L'avenir de Wirecard n'a jamais été autant incertain. La fintech allemande a reconnu que les 1,9 milliard d'euros introuvables dans son bilan n'existaient probablement pas. Ce 25 juin, la société cotée au Dax a déposé le bilan, deux jours après l'arrestation de son patron, Markus Braun. L'avenir de nombreuses fintech est tout aussi flou. De nombreuses start-up* utilisent les technologies de Wirecard pour émettre des cartes bancaires ou proposer du paiement mobile, par exemple. A noter qu'elles sont clientes de Wirecard Card Solutions (WCS), une filiale indépendante installée et régulée au Royaume-Uni, et non de Wirecard AG qui est concernée par le scandale.  Même si cette dernière fait faillite, WCS continuera à fonctionner.  Mais l'image toute entière du groupe pourrait être entachée. 

"Wirecard reste un acteur qui propose des solutions intéressantes, cela n'a pas changé"

Actuellement, aucune fintech française ne travaille avec Wirecard, bien que la star allemande loue des bureaux au Village by CA, le lieu d'innovation du Crédit Agricole. La banque française avait noué un partenariat avec Wirecard en avril 2018, qui a finalement été suspendu fin 2019. Quid des autres fintech ? "Wirecard reste un acteur qui propose des solutions intéressantes, cela n'a pas changé", souligne Lionel Vincke, managing partner chez Azzana consulting, cabinet spécialisé dans les paiements. "Il a une très grande polyvalence. Cela n'annihile pas les compétences acquises au fil des années", soutient Angelo Caci, directeur général de Syrtals Cards, cabinet spécialisé dans la monétique. "Le business est pérenne et solide, et il y a un vrai marché", ajoute le patron d'une start-up allemande qui travaille avec Wirecard. "Il y a un grand décalage entre la réussite commerciale et le questionnement sur la gouvernance de la boîte. En plus, cela fait deux ans qu'il y a des rumeurs sur Wirecard, qui n'en avait pas été affecté jusque-là.
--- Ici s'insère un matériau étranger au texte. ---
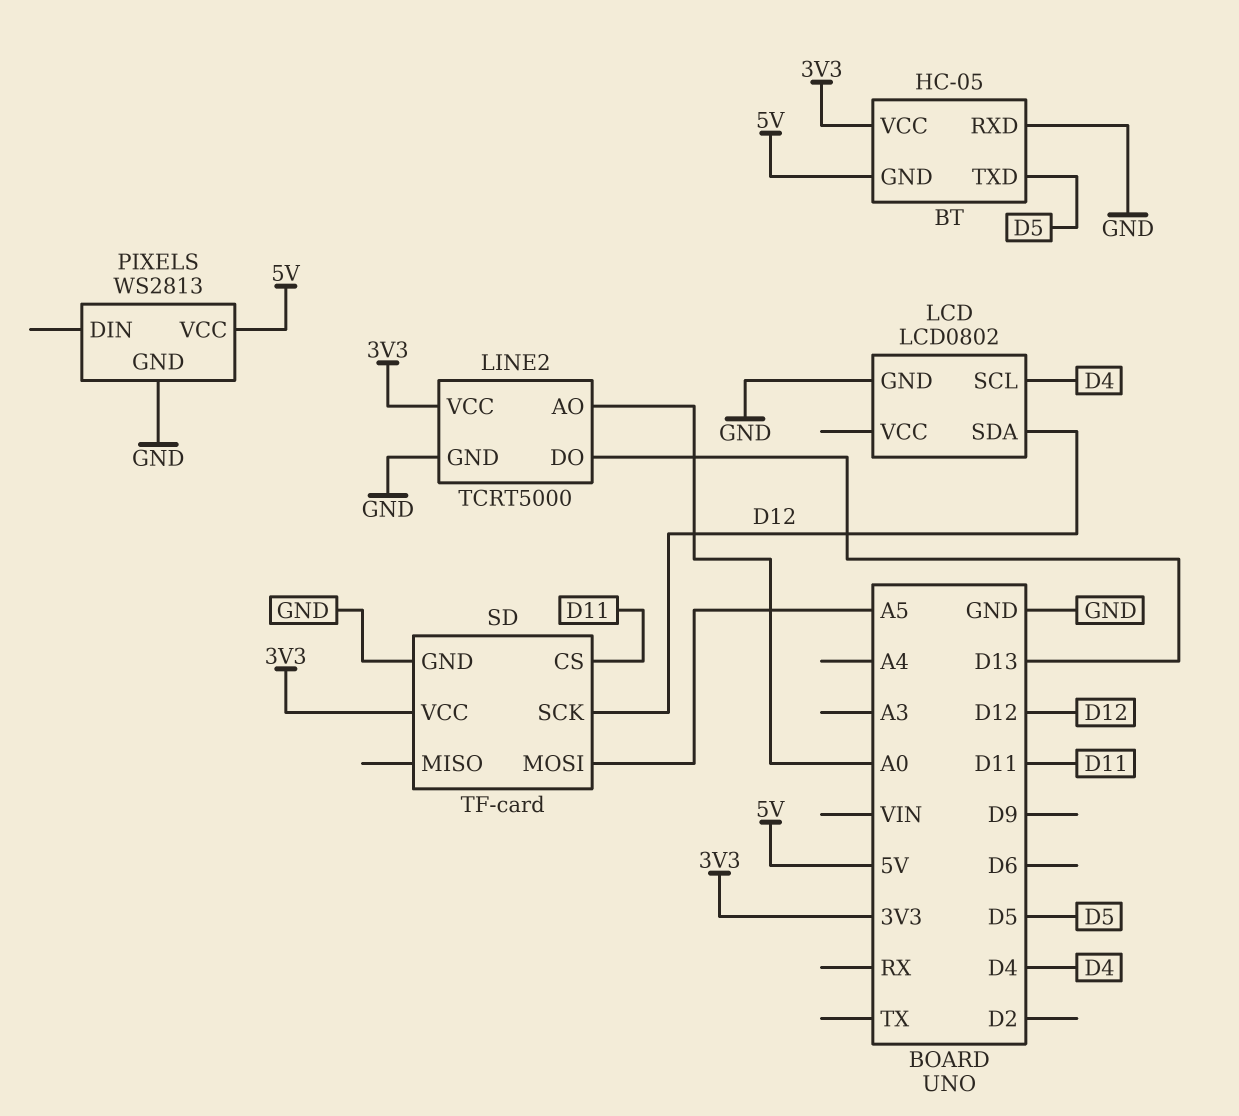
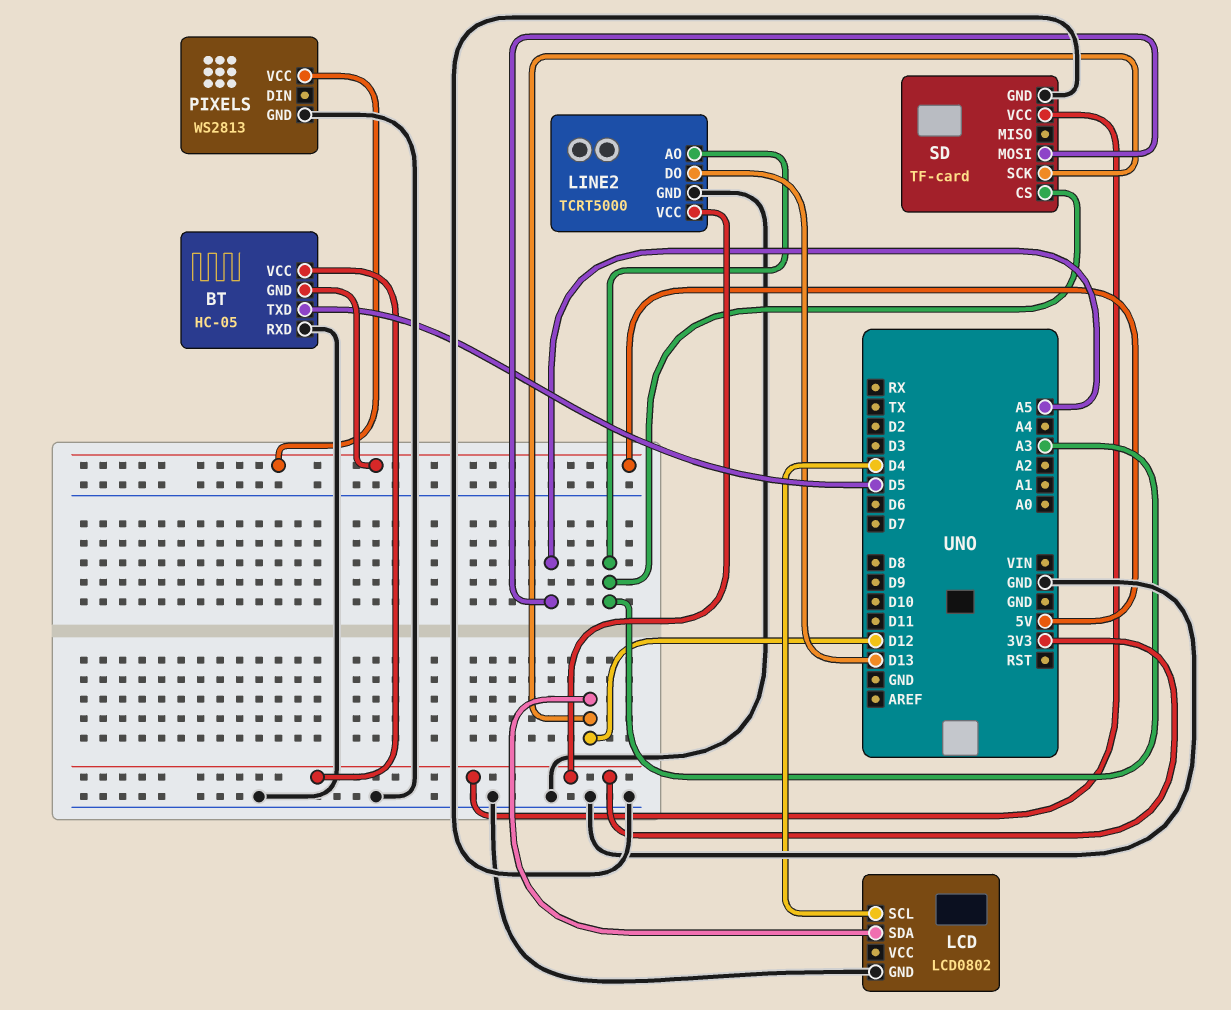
LINE2 pin AO: A0 -> A3
SD pin CS: D11 -> A3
Tout simplement parce qu'il y a un vrai besoin", ajoute-t-il.

Au premier semestre 2019 (les résultats du second semestre ne sont toujours pas connus), la fintech allemande a enregistré un chiffre d'affaires de 1,2 milliard d'euros, contre 885 millions au premier semestre 2018, soit une augmentation de 36,6%. Les volumes de transactions ont quant à eux augmenté de 37,5% entre les deux mêmes périodes. Evidemment, bien que certifiés, ces chiffres peuvent inspirer une certaine méfiance désormais.
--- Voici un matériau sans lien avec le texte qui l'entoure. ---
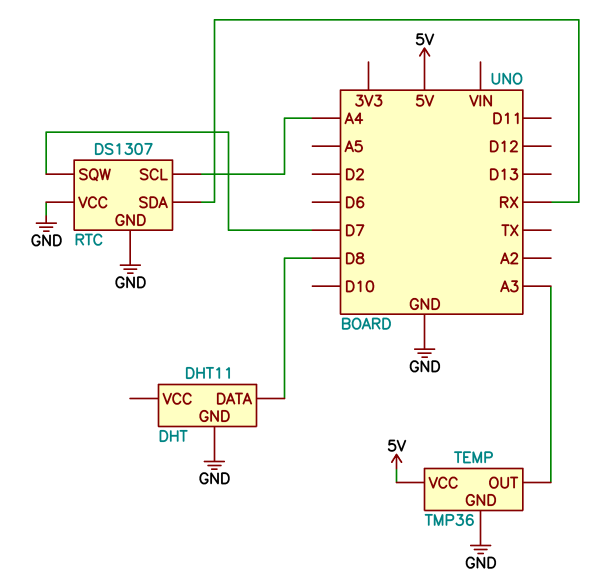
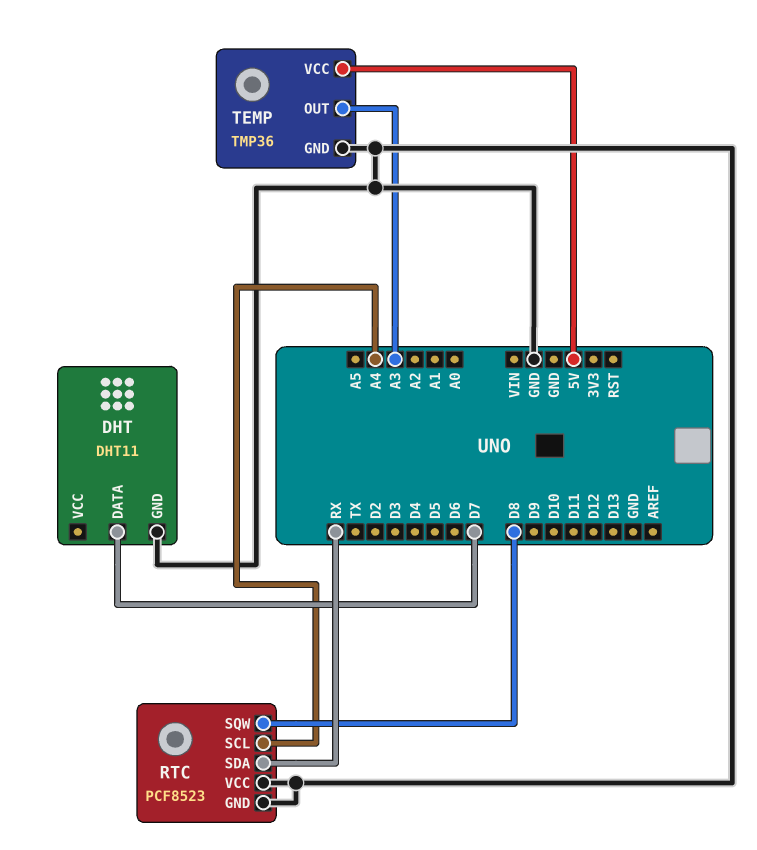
DHT pin DATA: D8 -> D7
RTC: DS1307 -> PCF8523
RTC pin SQW: D7 -> D8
De la difficulté de changer de prestataire

Même si la fintech allemande continue d'assurer ses services, les start-up clientes pourraient décider de changer de prestataire., échaudées par le scandale. Enfin, en théorie. Car changer de fournisseur de services bancaires ne se fait pas en un jour. "Les projets d'intégration dans le paiement sont assez longs. C'est normal, cela touche une corde sensible : les paiements entrants. Ce n'est donc pas simple de changer de prestataire. Il faut compter au minimum six mois entre le moment où on décide de le changer et le moment où on ne l'utilise plus", précise Lionel Vincke. Même constat pour le patron de Lydia. "Cela peut prendre un an si vous vous en sortez très bien. Sinon c'est plutôt deux ou trois ", confie Cyril Chiche.

"Quand vous êtes chez un provider, c'est l'enfer pour en changer. En particulier quand vous émettez des cartes Wirecard, car cela veut dire qu'il faut réémettre toutes les cartes des utilisateurs finaux. C'est un énorme problème qui crée une énorme dépendance", lâche Alexandre Louisy, CEO du logiciel de recouvrement Upflow, client de Treezor, concurrent de Wirecard sur la partie banking as a service. Pour une "petite" fintech, cette option coûteuse et longue n'est donc pas vraiment envisageable. "Cela peut être dramatique. Des boîtes pourraient se retrouver en faillite à cause de cette affaire Wirecard. Les fintech qui ont démarré il y a peu et qui ont peu d'argent ne peuvent pas relancer un projet sans visibilité tout en trouvant de l'argent", s'alarme Cyril Chiche.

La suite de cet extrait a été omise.